One major stumbling block to proving the potential of such a subscription service could be that the idea runs counter to the last decade or so of movie-going habits. Attendance at US movie theatres has declined by 17 per cent since 2002, according to Box Office Mojo.
Theatres have been able to weather the storm by charging people more each time they come to the theatre. Average ticket prices have risen 45 per cent, mostly because theatres focus on upselling people on such features as 3D or IMAX that are hard to replicate in private residences.
Subscription services seem to appeal best for products people consume routinely. Going to the movie theatre is becoming less of a routine for Americans and movie theatres are adjusting accordingly.
To get people comfortable with the idea of subscriptions, MoviePass plans to launch its first major marketing campaign. Mr Lowe wants to expand the company's range of services, with the cheapest subscription coming in at under US$20 a month. He will immediately look to raise a further funding round.

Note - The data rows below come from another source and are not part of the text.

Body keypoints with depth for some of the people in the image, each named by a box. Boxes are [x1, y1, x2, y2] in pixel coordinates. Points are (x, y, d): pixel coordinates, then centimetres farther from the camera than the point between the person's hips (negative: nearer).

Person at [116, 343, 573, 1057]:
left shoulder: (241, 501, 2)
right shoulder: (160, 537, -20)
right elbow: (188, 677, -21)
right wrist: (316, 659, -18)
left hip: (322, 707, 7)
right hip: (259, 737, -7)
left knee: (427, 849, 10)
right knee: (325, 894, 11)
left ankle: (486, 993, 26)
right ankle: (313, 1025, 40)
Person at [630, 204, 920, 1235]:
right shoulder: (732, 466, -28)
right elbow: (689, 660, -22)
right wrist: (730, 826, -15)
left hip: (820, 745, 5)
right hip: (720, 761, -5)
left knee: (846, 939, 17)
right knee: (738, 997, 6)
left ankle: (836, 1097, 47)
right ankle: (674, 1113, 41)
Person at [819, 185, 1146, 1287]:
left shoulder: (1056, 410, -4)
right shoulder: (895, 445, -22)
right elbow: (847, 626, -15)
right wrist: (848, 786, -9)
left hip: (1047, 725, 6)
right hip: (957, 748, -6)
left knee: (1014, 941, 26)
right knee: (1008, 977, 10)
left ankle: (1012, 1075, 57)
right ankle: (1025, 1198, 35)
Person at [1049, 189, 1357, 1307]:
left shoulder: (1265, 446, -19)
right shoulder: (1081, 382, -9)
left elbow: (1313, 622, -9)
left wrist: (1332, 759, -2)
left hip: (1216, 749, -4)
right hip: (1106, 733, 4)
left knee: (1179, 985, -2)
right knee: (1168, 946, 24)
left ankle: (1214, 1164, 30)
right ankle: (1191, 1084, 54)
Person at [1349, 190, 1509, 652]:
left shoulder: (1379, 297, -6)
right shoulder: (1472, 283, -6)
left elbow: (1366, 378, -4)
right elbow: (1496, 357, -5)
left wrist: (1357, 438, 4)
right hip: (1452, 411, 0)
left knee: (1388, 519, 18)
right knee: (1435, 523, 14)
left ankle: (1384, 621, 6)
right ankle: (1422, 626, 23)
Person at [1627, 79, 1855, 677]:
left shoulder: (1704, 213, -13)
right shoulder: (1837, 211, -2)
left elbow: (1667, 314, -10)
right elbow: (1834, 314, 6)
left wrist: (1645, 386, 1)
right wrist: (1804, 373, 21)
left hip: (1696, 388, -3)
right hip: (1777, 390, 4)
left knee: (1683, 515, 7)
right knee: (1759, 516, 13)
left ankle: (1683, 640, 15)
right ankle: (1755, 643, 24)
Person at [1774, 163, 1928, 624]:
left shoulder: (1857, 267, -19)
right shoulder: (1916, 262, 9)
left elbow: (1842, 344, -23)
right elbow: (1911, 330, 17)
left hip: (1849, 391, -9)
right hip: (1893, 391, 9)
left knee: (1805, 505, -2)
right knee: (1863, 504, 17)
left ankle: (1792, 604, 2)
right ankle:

Smoothing the customer experience probably means convincing movie theatres to work more closely with MoviePass. Over the last five years, many theatre owners have been sceptical. "The movie industry has been very resistant to change," said Mr Wade Holden, an analyst at SNL Kagan. "They're trying to draw in more crowds but still keep their traditional ticketing services."
Mr Lowe insists that theatres have nothing to fear. He believes a subscription service will inspire people to visit theatres more regularly. MoviePass does not take a cut of the ticket sales it facilitates. Its business model is similar to the one employed by most fitness clubs - hoping more subscribers will underuse the service than overuse it.
"The theatres will get full price," said Lowe. "We're not asking for a discount or a rebate. When we go into these conversations, that's the first thing they expect us to be asking."